What you should do: Show all lines of the entries in which the word "wrist" is found.

Raw data:
Start of Block

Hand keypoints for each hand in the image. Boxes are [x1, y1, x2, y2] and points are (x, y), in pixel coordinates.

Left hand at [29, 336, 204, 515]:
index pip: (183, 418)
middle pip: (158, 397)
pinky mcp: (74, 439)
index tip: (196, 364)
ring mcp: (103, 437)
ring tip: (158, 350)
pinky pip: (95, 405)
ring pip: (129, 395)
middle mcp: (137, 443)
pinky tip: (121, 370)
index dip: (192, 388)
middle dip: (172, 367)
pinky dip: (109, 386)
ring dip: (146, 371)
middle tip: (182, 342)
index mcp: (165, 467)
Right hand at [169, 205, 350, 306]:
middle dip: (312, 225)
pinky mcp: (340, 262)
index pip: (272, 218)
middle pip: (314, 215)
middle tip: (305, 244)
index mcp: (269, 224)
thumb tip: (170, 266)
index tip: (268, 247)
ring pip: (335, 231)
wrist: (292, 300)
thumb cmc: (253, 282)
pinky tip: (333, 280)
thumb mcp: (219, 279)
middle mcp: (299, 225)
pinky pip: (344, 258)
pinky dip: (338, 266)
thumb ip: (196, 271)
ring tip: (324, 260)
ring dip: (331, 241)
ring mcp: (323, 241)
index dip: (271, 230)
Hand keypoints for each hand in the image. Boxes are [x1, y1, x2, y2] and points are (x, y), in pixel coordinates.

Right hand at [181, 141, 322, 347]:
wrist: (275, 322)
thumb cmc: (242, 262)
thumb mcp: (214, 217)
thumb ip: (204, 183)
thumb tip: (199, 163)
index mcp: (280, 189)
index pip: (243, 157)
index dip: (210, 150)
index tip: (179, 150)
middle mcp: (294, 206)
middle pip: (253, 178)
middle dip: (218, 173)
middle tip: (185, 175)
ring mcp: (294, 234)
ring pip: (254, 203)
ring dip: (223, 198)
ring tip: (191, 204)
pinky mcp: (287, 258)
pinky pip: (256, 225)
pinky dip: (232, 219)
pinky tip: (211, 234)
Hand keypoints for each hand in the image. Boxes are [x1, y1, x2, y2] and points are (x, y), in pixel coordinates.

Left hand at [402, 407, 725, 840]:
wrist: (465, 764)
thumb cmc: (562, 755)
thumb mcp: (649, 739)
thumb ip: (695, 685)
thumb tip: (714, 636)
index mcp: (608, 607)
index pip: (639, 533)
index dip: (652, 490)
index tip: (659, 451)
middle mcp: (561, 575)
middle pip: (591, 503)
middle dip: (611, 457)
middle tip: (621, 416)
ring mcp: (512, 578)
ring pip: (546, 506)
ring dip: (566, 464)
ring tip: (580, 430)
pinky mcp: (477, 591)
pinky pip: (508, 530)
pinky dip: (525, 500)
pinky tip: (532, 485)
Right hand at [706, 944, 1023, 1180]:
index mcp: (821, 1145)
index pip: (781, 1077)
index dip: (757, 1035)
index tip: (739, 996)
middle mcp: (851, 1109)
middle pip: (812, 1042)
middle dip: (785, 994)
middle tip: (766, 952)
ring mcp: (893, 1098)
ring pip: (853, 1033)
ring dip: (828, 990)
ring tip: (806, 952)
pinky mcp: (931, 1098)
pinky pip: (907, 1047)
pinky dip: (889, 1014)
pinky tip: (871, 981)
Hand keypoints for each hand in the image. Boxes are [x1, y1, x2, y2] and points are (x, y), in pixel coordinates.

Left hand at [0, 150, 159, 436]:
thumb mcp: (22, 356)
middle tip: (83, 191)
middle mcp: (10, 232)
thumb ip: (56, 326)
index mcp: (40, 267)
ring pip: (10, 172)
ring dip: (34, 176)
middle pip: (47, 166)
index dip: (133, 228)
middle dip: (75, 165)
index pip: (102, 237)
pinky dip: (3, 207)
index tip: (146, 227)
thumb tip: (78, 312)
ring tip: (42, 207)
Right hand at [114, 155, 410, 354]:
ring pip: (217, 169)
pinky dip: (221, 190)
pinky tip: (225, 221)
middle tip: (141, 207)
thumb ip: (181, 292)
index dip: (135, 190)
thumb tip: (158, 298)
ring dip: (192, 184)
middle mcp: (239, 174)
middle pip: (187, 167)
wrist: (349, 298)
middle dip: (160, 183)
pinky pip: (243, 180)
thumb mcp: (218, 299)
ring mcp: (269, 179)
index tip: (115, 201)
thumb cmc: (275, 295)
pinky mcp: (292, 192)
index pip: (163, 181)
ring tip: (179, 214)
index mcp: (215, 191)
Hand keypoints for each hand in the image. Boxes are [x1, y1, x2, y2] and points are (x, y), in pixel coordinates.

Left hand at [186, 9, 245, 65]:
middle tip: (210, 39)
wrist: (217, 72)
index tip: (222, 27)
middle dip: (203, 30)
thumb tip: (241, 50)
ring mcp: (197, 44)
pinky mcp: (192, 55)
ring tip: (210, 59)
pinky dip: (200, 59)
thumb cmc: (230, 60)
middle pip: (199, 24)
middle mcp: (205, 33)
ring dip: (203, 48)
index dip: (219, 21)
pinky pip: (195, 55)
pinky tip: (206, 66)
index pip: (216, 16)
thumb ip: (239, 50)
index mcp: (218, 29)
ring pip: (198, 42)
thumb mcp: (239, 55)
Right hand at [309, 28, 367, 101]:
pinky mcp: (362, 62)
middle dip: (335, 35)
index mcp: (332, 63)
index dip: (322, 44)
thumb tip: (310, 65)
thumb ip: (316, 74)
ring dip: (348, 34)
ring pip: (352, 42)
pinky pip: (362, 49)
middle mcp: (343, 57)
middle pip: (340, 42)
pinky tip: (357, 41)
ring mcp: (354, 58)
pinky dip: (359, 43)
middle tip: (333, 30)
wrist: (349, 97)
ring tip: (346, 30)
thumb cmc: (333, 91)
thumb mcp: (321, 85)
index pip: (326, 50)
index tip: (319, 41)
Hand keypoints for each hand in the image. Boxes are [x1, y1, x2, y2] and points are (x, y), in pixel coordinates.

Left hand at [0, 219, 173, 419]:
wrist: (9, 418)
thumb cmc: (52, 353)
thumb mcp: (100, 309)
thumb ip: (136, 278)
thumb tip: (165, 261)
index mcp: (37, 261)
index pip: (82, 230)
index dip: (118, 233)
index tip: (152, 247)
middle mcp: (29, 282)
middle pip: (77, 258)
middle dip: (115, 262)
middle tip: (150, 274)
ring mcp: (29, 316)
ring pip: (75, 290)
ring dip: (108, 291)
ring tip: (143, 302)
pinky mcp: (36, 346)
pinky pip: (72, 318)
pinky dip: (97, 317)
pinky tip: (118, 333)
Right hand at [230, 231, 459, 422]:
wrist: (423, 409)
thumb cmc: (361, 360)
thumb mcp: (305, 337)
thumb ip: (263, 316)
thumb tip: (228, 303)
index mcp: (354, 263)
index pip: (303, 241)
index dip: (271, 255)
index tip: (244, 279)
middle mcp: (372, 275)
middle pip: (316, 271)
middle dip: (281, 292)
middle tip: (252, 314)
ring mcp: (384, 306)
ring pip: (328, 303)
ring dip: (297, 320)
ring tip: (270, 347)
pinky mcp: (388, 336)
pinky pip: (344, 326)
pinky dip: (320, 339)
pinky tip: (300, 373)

End of Block

Your solution:
wrist: (292, 300)
wrist: (275, 322)
wrist: (465, 764)
wrist: (349, 298)
wrist: (217, 72)
wrist: (349, 97)
wrist: (9, 418)
wrist: (423, 409)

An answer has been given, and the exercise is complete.